张丛鹤忽然轻笑一声,笑声里带着几分说不清道不明的意味,有嘲讽,有不屑,还有一丝深藏的怨毒。
“萧衍窃运三百年,搅得大乾山河动荡,如今他败了,本该是振奋之事,可文渊,你当真觉得,这天下,就此安稳了?”
杜文渊心头一紧,知道正题来了。
他垂眸,故作不解:“学生愚钝,不知老师此言何意?萧衍伏诛,朝局本该重回正轨,太子殿下监国,老师主持内阁,天下自当安稳。
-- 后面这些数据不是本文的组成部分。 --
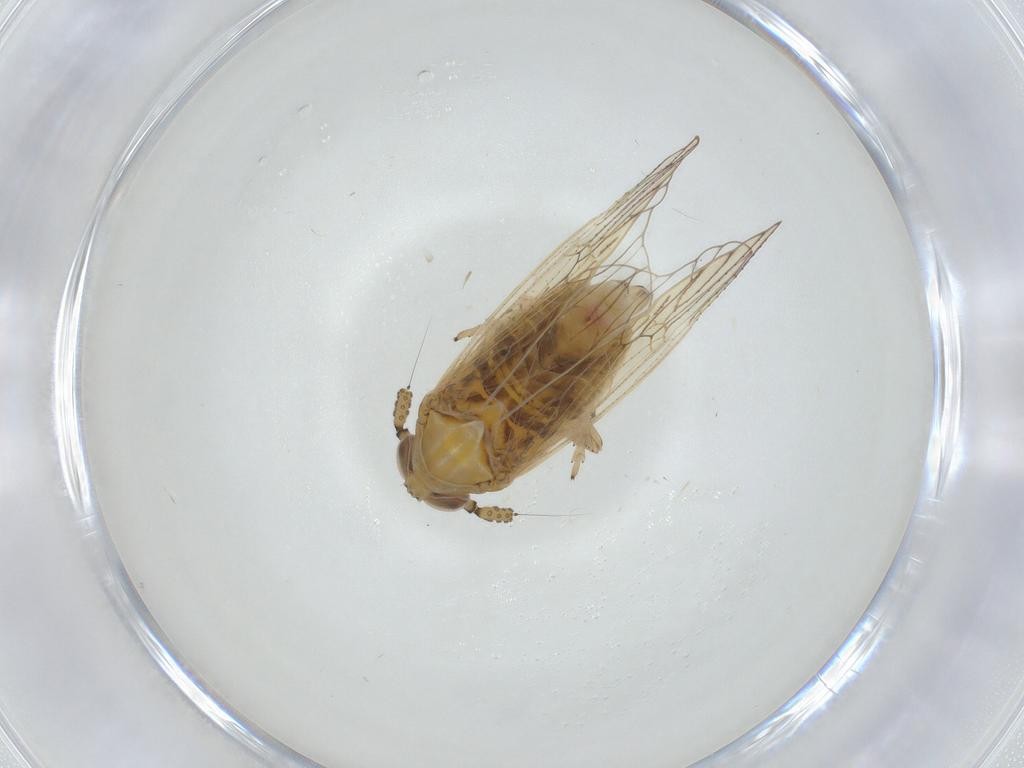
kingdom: Animalia
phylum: Arthropoda
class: Insecta
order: Hemiptera
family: Delphacidae
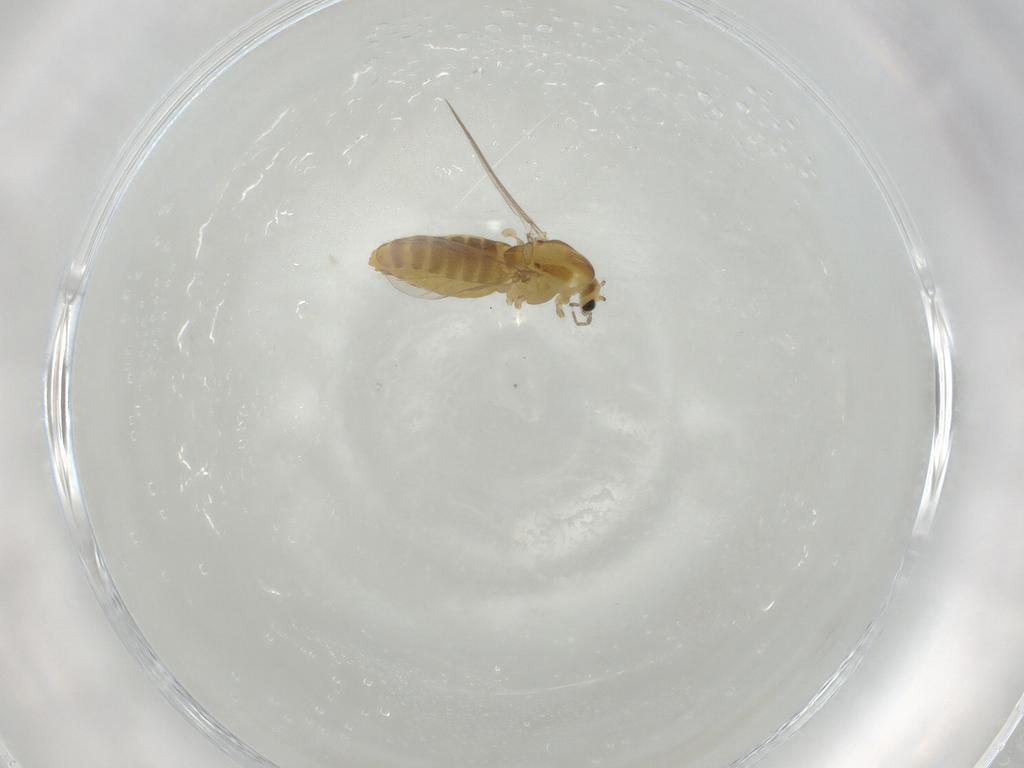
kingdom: Animalia
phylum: Arthropoda
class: Insecta
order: Diptera
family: Chironomidae
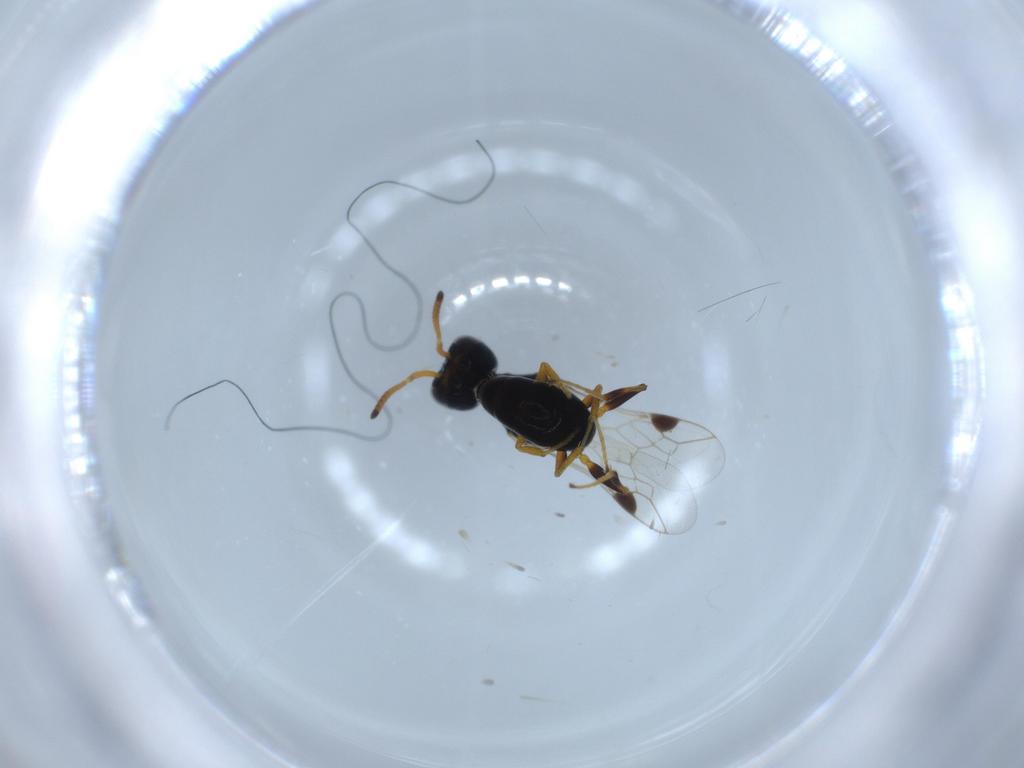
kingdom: Animalia
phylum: Arthropoda
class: Insecta
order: Hymenoptera
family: Pemphredonidae
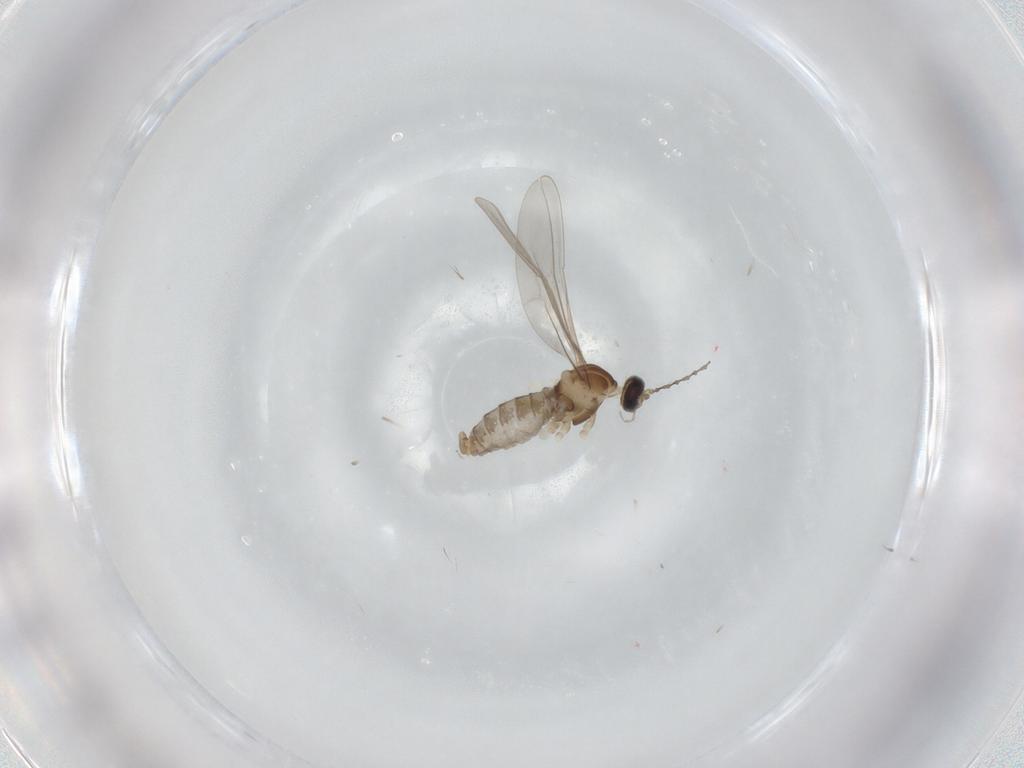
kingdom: Animalia
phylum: Arthropoda
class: Insecta
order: Diptera
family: Cecidomyiidae
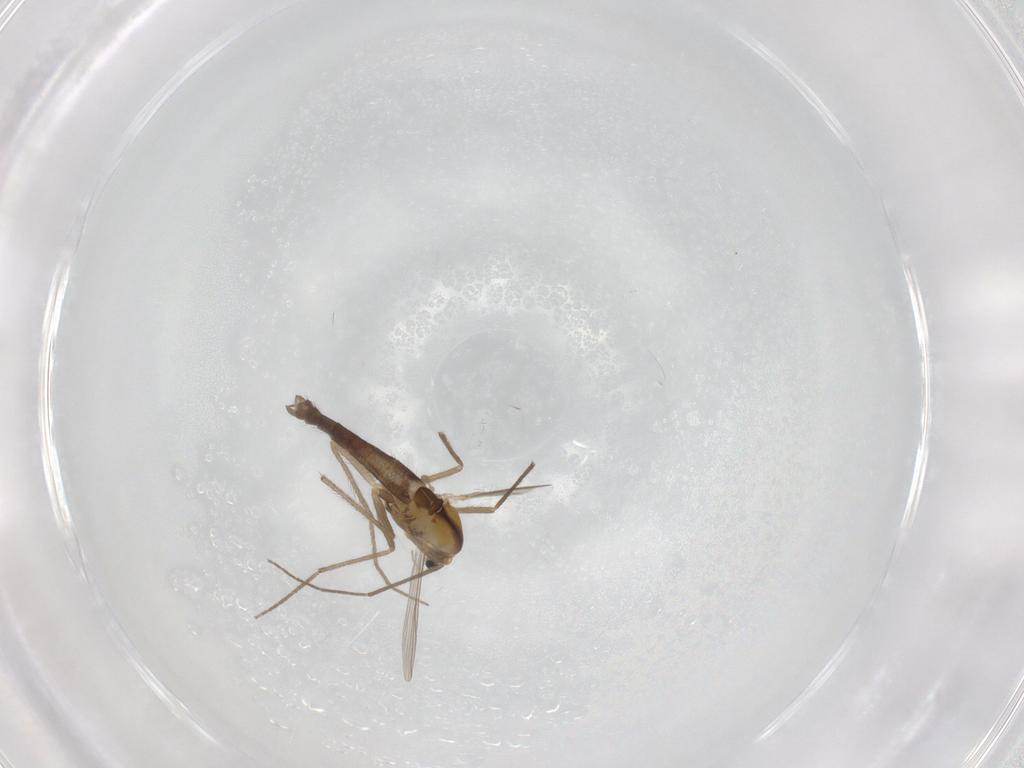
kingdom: Animalia
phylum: Arthropoda
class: Insecta
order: Diptera
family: Chironomidae
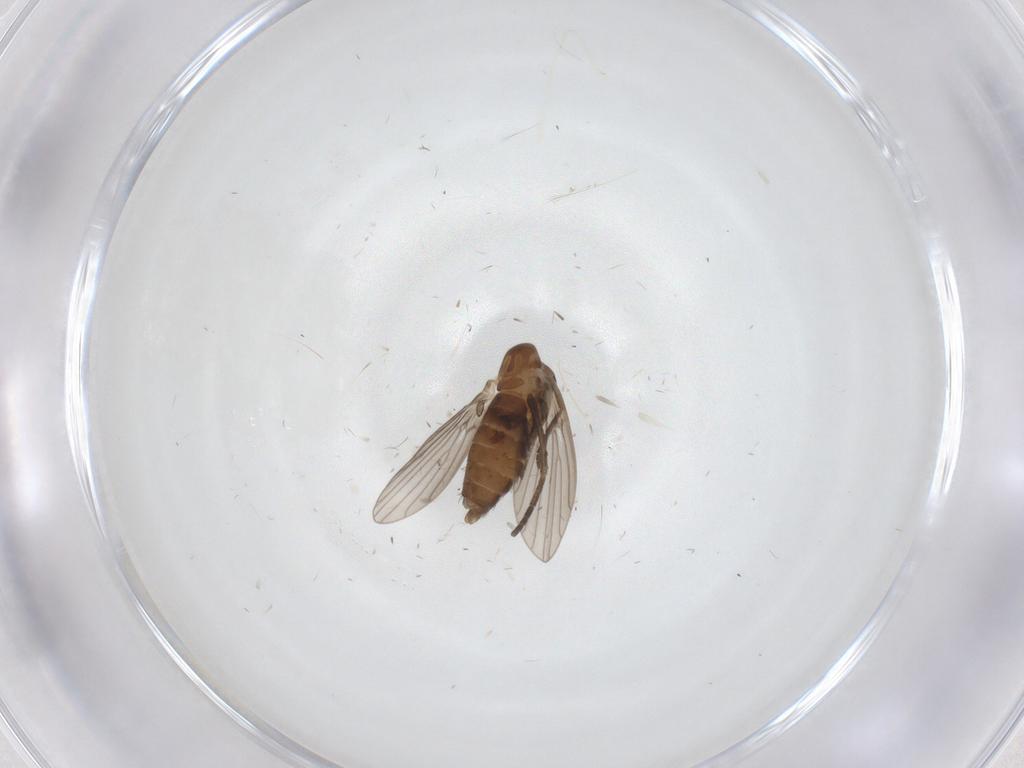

”
“重回正轨?”张丛鹤转头,目光锐利如刀,直直看向杜文渊,“大乾立国数百年,早已腐朽不堪,君王昏庸,百官贪腐,龙脉衰败,气数将尽,这正轨,不回也罢。”
此言一出,如同惊雷炸响。
谋逆之言,竟被他如此轻描淡写地说出。
杜文渊猛地抬头,脸上露出恰到好处的惊愕与惶恐,当即起身离座,跪地叩首:“老师!万万不可胡言!此乃谋逆大罪,祸及九族啊!”
他演得真切,浑身微微颤抖,尽显臣子的忠君与惊惧。
张丛鹤看着他这般模样,眸中闪过一丝玩味,却并未动怒,只是缓缓抬手:“起来吧,此处只有你我师生二人,无外人在,说几句心里话,无妨。”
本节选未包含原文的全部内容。